Dataset entries:
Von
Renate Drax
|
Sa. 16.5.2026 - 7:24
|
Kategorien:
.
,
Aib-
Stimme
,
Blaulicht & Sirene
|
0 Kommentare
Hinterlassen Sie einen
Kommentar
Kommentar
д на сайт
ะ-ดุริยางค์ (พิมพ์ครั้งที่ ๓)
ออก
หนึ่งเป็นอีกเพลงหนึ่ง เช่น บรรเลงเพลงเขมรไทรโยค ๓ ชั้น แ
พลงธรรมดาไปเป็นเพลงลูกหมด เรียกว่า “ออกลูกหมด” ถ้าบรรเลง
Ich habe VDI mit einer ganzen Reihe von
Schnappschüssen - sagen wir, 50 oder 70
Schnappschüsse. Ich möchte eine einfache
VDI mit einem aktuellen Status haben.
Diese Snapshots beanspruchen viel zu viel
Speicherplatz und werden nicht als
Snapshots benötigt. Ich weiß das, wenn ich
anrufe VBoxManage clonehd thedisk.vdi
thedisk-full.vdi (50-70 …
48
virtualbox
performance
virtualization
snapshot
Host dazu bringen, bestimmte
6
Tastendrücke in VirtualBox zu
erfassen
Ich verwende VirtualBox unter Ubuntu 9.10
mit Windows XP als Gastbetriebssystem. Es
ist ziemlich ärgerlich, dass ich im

==

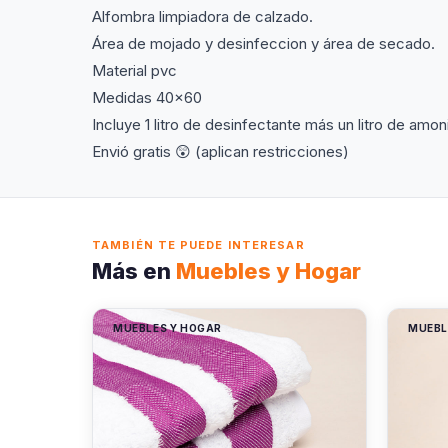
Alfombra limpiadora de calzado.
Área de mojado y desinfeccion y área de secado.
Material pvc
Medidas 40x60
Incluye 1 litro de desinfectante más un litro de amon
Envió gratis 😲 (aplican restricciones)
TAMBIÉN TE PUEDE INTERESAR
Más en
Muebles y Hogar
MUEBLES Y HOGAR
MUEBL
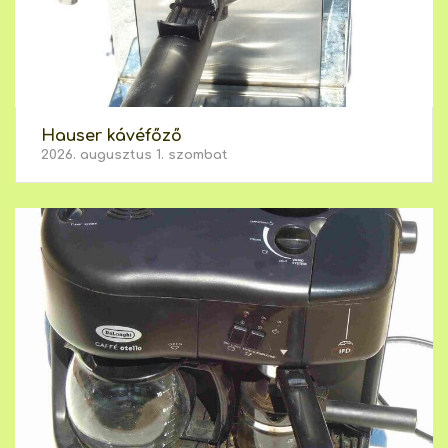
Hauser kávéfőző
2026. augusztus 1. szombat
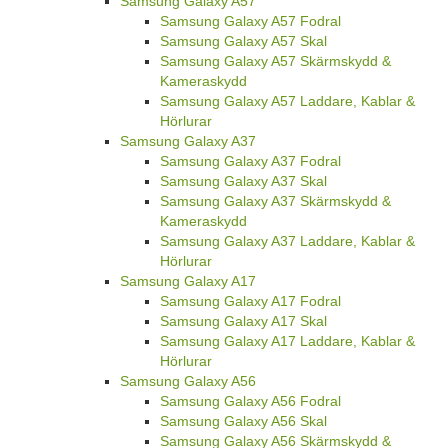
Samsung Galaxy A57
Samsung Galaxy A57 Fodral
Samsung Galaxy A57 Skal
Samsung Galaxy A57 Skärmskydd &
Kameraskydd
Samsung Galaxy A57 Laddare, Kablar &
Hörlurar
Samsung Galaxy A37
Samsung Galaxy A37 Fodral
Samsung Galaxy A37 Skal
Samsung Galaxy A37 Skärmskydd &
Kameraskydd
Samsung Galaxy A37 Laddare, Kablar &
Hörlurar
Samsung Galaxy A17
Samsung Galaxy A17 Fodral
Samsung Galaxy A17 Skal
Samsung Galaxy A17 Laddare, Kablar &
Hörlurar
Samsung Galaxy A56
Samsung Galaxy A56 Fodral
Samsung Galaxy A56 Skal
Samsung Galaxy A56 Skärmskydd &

WHAT TO DO:
Set down, from the entries above, exactly the lines from the one with "mit Windows XP als Gastbetriebssystem. Es" up to and including the one with "ist ziemlich ärgerlich, dass ich im", and no other lines.

SOLUTION TO THIS PROBLEM:
mit Windows XP als Gastbetriebssystem. Es
ist ziemlich ärgerlich, dass ich im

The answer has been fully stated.